Needless to say, the Borders Agency and the Home Office are tearing their hair out. How can we ever tackle illegal immigration in the face of such judicial stupidity?

Where does the right to a family life come into this case? The Bolivian and his girlfriend are not married and there are no dependent children.

If the couple are determined to have a family life, they can have one in Bolivia.

Surely if joint ownership of a cat has to be taken into consideration, his application was bereft of all other merit.

Does this new loophole apply solely to cats, or can other pets be taken into consideration?

If so, the courts will soon be clogged with other illegals appealing against deportation because they have budgies or gerbils.

The case comes in a week in which the same court refused to deport 50 foreign criminals, including killers and sex offenders, because it might infringe their human rights.

Sir Andrew Green, from Migrationwatch, said: 'I despair. This is symptomatic of the attitude held by many members of the judiciary, in complete disregard for the impact of such decisions on the future of our community.

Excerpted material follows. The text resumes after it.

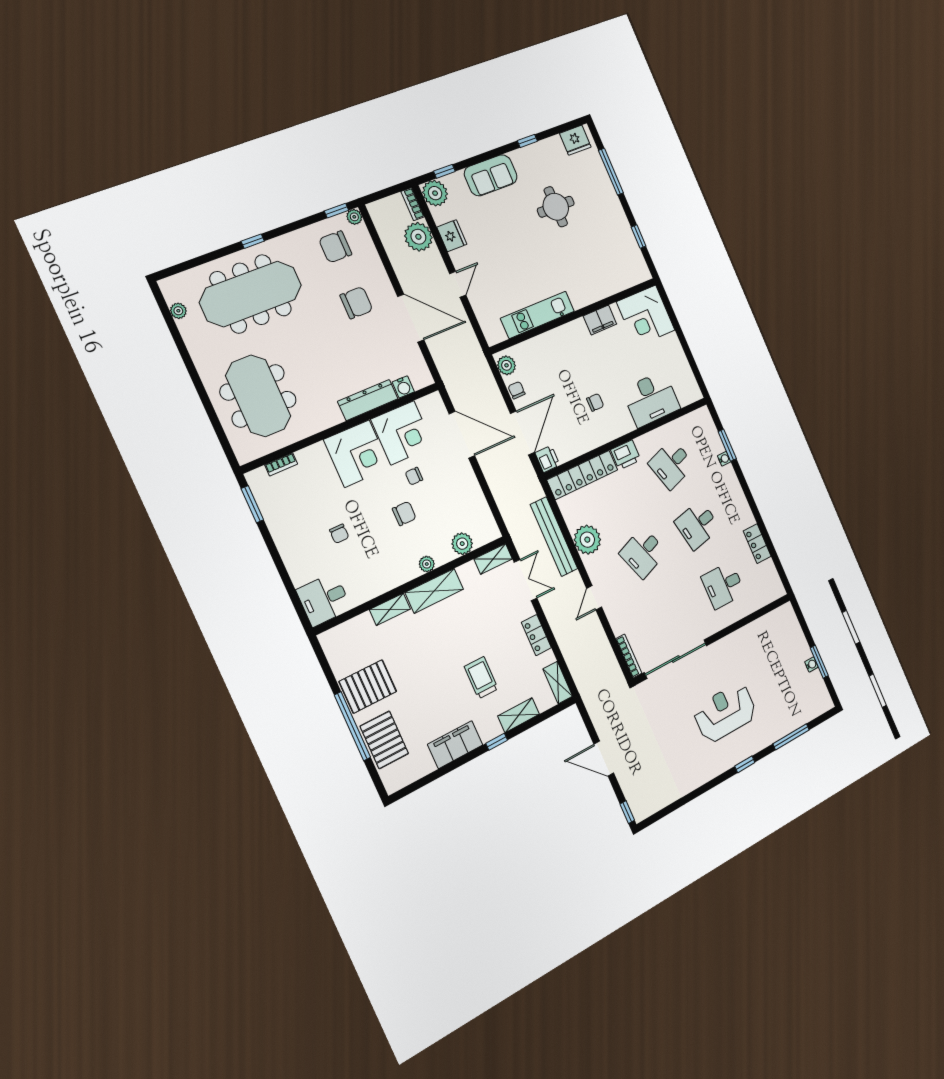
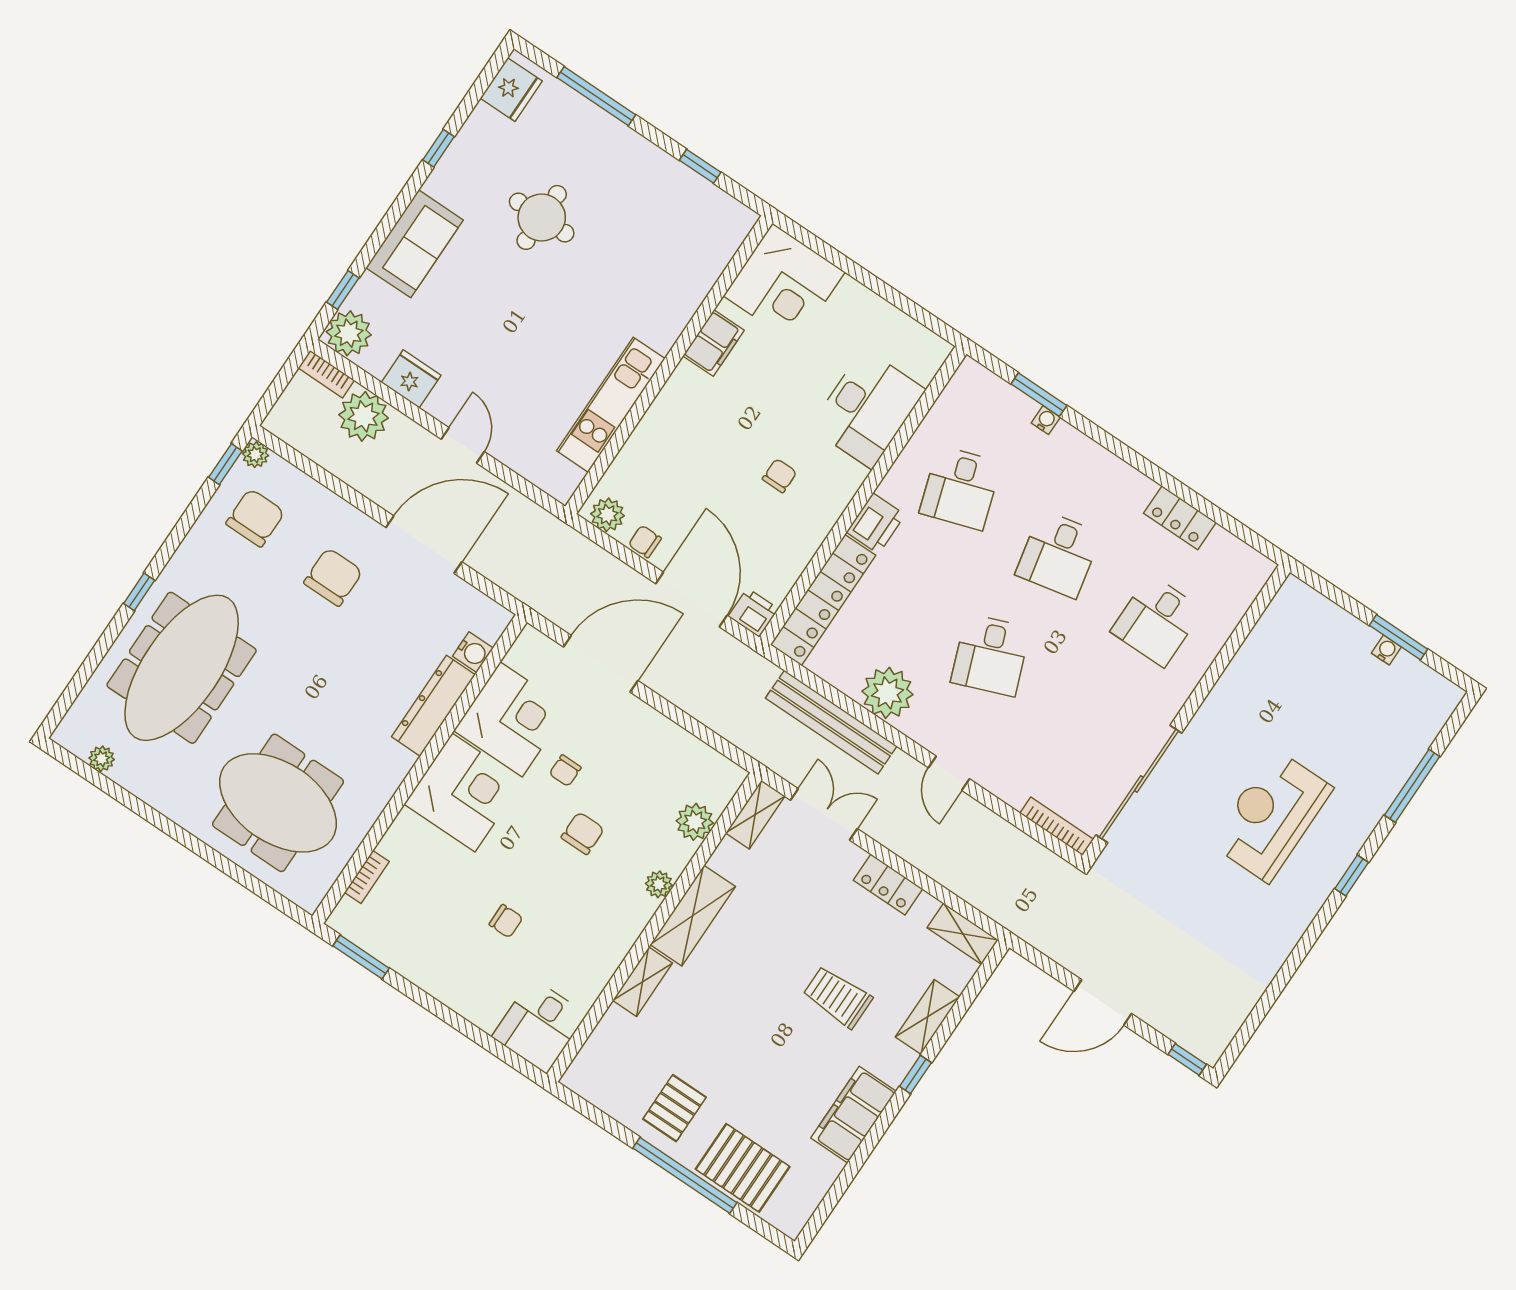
chair: (335, 247) -> (255, 518), turned 180
pallet: (368, 686) -> (674, 1108), width x0.67, depth x0.71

'Drawing pets into the consideration of such important issues is so utterly absurd that you could not make it up.'

That could have been me speaking.

Recycled blues

They say no good deed goes unpunished. After my column complimenting Enfield Council on the courteous and efficient way they handled my call about the recycling not being collected, I have been inundated with complaints from other residents less than gruntled with the refuse service.

Give me a break, please. I'm a columnist, not an ombudsman.

Don't call me, call the Town Hall. You may be pleasantly surprised.

Women who drink a glass of red wine a day 'prone to catching liver cancer'

The  health fascists never give up. They're now targeting women who relax with a glass of wine after a hard day juggling work and family, telling them they're all going to die of liver disease.

It's enough to drive you to drink.

Forgive me, I know I really should get out more, but who is Stephen Gately?